I had an interesting discussion with Amit regarding all the hacks people (including the Bind people) do to try to roll their own random number generator and it prompted me to review our own IP randomization code (and the 'off' default). After review I was decidedly uneasy about its secureness, mainly because it was trying to use an algorithmically generated cycle for a tiny namespace (16 bits, actually 15 the way it was coded). The problem with the IP sequence space is that you can't just randomize it, you also have to ensure that sequence numbers are not immediately repeated. DNS has similar issues.
I gave up trying to improve the algorithm and decided to throw in the towel and allocate 128KB of memory to do a look-ahead running shuffle of the 65536 possible sequence number using the system's PRNG. It's not possible to do better then that, frankly. We also decided to turn on ip randomization by default.
So that brings me back to the question: Why the hell doesn't bind have an option to use the system PRNG? Not all systems have a good random number generator, but I trust ours far more then the junk coded into bind.

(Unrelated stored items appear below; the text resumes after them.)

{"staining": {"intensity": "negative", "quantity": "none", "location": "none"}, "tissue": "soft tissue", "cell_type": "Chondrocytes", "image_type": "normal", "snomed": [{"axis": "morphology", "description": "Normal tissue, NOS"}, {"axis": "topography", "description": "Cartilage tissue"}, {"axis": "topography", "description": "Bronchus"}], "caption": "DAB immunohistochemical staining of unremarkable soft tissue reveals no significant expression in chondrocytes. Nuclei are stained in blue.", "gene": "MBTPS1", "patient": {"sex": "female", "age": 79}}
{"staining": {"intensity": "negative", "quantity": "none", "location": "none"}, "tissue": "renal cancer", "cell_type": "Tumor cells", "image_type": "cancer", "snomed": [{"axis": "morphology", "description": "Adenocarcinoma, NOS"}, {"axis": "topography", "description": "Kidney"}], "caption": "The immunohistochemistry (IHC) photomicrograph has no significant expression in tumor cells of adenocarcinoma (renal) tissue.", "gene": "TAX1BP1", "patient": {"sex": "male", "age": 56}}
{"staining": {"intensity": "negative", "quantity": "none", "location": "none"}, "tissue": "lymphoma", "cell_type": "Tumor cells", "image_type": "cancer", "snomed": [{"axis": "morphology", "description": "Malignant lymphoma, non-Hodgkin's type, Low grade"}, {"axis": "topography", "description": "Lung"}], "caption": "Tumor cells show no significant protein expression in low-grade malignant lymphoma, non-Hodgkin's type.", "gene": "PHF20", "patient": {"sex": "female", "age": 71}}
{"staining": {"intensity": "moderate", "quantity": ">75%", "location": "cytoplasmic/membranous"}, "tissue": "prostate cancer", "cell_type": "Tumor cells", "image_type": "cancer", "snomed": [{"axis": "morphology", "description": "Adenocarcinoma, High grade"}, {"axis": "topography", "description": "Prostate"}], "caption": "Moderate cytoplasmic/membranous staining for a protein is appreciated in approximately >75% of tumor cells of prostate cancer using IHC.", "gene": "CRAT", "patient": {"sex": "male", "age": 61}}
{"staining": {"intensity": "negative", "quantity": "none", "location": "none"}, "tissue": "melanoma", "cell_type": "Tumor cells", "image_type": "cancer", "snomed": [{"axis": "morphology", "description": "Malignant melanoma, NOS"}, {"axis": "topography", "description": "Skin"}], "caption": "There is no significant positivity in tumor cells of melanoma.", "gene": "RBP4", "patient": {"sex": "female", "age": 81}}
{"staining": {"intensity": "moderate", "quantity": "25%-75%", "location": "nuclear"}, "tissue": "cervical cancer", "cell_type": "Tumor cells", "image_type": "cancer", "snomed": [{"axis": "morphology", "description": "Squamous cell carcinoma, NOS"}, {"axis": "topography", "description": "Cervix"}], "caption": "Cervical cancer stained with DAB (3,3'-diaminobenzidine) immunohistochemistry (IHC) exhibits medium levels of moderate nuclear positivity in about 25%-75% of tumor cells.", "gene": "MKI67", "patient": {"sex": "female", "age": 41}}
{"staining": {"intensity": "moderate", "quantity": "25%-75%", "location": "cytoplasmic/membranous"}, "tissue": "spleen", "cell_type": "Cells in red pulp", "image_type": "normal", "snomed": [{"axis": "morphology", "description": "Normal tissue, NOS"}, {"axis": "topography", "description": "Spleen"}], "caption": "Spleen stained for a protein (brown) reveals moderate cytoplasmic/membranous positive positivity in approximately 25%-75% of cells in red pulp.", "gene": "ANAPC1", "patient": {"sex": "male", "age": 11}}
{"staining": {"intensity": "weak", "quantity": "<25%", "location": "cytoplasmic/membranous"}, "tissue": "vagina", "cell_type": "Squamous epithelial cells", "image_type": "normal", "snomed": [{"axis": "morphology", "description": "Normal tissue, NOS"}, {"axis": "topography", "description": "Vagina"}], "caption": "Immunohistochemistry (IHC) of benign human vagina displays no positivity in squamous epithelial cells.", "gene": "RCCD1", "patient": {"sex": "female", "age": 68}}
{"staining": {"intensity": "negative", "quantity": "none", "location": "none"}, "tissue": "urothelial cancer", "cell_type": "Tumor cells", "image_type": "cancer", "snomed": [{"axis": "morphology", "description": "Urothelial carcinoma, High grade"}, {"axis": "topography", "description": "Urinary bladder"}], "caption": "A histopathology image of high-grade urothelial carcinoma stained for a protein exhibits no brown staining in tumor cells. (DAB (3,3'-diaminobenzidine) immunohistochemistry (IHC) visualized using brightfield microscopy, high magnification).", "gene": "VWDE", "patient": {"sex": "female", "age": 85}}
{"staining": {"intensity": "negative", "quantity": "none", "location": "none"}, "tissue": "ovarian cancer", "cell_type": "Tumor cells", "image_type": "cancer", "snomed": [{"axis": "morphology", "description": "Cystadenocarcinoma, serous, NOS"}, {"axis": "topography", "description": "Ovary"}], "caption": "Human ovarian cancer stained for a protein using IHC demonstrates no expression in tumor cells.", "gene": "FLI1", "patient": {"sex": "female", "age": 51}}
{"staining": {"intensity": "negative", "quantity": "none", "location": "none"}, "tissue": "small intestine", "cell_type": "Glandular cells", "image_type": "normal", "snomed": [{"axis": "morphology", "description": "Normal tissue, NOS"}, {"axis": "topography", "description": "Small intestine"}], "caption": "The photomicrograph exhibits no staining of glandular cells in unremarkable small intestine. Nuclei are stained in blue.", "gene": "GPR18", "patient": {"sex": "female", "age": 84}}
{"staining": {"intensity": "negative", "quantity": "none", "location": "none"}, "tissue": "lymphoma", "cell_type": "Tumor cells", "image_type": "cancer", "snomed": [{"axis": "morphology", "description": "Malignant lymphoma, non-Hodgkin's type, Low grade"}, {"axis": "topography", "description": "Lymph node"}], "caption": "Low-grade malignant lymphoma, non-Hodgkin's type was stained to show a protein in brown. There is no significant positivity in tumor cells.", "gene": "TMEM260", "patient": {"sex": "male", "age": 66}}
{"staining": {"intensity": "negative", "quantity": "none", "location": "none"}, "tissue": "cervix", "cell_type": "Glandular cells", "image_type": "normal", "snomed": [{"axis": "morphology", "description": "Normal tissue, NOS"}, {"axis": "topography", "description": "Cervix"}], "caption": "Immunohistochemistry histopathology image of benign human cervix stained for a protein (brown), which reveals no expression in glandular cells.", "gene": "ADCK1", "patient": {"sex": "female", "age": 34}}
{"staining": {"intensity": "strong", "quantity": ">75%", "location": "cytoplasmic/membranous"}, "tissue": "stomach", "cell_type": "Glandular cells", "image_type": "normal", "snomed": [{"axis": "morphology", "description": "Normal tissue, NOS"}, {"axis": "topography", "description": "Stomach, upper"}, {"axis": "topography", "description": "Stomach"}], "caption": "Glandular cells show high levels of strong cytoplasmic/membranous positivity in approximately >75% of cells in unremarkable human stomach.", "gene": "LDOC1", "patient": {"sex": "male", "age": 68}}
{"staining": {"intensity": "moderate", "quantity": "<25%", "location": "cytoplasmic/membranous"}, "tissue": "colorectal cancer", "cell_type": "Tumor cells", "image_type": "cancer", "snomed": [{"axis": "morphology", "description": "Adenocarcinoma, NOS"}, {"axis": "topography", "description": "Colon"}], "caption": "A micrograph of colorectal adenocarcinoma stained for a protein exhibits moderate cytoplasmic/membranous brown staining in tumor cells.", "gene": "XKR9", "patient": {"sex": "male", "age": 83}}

For that matter, I don't really mind if bind ate another 128K of memory to secure its own sequence space, if that is what it takes.
I know enough about cryptology to know that I am not a cryptographer. But regardless of that, I can still get a good feel for someone else's code and what BIND does scares me. The y need to change their code to default to something more secure, even if it is memory intensive. If they want to give their users the option to use the less memory intensive algorithm that's fine with me, but the default needs to be more secure.
DNS has its own design issues, but that is no excuse for software to exasperate them.